Suit was filed yesterday in a Washington federal district court by a Christian social service agency contending that the Washington Supreme Court's recent interpretation of the state's employment discrimination law violates the First Amendment. The complaint (full text) in Union Gospel Mission of Yakima, Wash. v. Ferguson, (ED WA, filed 3/3/3023) alleges in part:
The Mission’s employees must adhere to certain Christian belief and behavior requirements—including abstaining from any sexual conduct outside of biblical marriage between one man and one woman—in order to properly live out and represent a Christian lifestyle and to not undermine the Mission’s religious message....
The WLAD [Washington Law Against Discrimination] used to protect the Mission by exempting religious nonprofit organizations from its provisions, but the Washington Supreme Court recently gutted the religious employer exemption, reducing it to the “ministerial exception.” See Woods v. Seattle’s Union Gospel Mission, 197 Wash. 2d 231 (2021), cert. denied, 142 S. Ct. 1094 (2022)....

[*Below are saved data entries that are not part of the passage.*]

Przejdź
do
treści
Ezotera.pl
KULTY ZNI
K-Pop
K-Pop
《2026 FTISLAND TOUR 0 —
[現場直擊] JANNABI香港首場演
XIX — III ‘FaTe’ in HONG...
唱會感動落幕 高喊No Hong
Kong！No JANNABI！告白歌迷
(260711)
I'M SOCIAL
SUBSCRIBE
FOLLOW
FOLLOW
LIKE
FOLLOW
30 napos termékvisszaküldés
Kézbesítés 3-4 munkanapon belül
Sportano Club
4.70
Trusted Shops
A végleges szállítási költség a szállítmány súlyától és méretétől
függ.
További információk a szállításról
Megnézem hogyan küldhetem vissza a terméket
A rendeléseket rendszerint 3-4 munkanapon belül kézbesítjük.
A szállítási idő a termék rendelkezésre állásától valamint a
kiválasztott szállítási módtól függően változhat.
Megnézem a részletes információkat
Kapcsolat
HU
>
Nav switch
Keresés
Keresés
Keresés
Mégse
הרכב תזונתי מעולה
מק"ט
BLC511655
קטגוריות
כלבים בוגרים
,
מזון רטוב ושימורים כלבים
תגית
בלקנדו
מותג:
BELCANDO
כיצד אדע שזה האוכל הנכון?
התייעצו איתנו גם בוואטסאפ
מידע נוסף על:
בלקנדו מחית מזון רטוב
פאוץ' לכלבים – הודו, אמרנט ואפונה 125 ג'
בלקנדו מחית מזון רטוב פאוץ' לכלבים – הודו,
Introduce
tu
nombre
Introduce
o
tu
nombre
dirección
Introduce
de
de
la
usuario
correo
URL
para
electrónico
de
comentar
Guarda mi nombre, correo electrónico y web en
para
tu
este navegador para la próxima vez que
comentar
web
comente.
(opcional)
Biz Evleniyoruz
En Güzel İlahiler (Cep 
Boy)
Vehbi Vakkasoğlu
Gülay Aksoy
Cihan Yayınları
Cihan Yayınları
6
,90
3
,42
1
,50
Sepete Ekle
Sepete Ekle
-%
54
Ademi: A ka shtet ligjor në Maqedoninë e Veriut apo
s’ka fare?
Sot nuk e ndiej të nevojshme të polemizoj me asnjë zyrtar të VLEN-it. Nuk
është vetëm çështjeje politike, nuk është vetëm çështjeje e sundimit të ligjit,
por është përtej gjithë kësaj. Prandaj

Post-Woods, Defendant Ferguson has made clear the State’s position that the WLAD now prohibits religious organizations from considering sexual orientation in hiring their non-ministerial employees....
As a result of the judicially re-written WLAD, and Defendants’ enforcement of the WLAD, the Mission now faces significant penalties for using its religiously-based hiring criteria for “non-ministerial” employees.
ADF issued a press release announcing the filing of the lawsuit.